What you are asked to do: Below are some records. Copy every line in them that holds "mouth".

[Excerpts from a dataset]
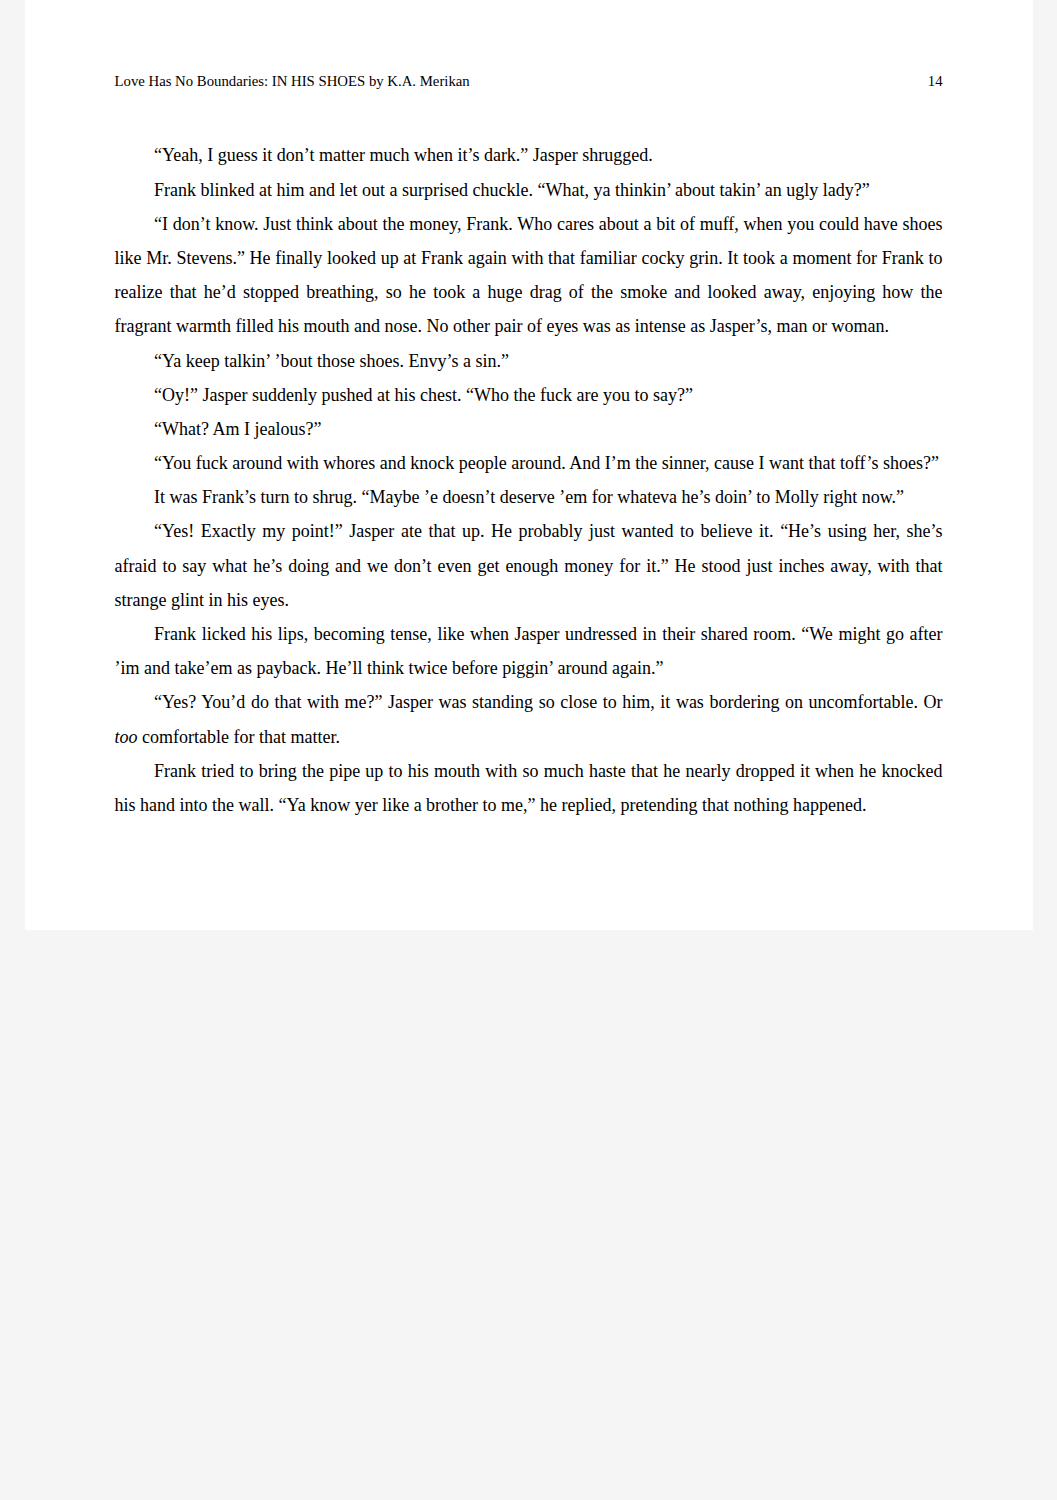Love Has No Boundaries: IN HIS SHOES by K.A. Merikan 14
“Yeah, I guess it don’t matter much when it’s dark.” Jasper shrugged.
Frank blinked at him and let out a surprised chuckle. “What, ya thinkin’ about takin’ an ugly lady?”
“I don’t know. Just think about the money, Frank. Who cares about a bit of muff, when you could have shoes like Mr. Stevens.” He finally looked up at Frank again with that familiar cocky grin. It took a moment for Frank to realize that he’d stopped breathing, so he took a huge drag of the smoke and looked away, enjoying how the fragrant warmth filled his mouth and nose. No other pair of eyes was as intense as Jasper’s, man or woman.
“Ya keep talkin’ ’bout those shoes. Envy’s a sin.”
“Oy!” Jasper suddenly pushed at his chest. “Who the fuck are you to say?”
“What? Am I jealous?”
“You fuck around with whores and knock people around. And I’m the sinner, cause I want that toff’s shoes?”
It was Frank’s turn to shrug. “Maybe ’e doesn’t deserve ’em for whateva he’s doin’ to Molly right now.”
“Yes! Exactly my point!” Jasper ate that up. He probably just wanted to believe it. “He’s using her, she’s afraid to say what he’s doing and we don’t even get enough money for it.” He stood just inches away, with that strange glint in his eyes.
Frank licked his lips, becoming tense, like when Jasper undressed in their shared room. “We might go after ’im and take’em as payback. He’ll think twice before piggin’ around again.”
“Yes? You’d do that with me?” Jasper was standing so close to him, it was bordering on uncomfortable. Or too comfortable for that matter.
Frank tried to bring the pipe up to his mouth with so much haste that he nearly dropped it when he knocked his hand into the wall. “Ya know yer like a brother to me,” he replied, pretending that nothing happened.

Output for this task:
“I don’t know. Just think about the money, Frank. Who cares about a bit of muff, when you could have shoes like Mr. Stevens.” He finally looked up at Frank again with that familiar cocky grin. It took a moment for Frank to realize that he’d stopped breathing, so he took a huge drag of the smoke and looked away, enjoying how the fragrant warmth filled his mouth and nose. No other pair of eyes was as intense as Jasper’s, man or woman.
Frank tried to bring the pipe up to his mouth with so much haste that he nearly dropped it when he knocked his hand into the wall. “Ya know yer like a brother to me,” he replied, pretending that nothing happened.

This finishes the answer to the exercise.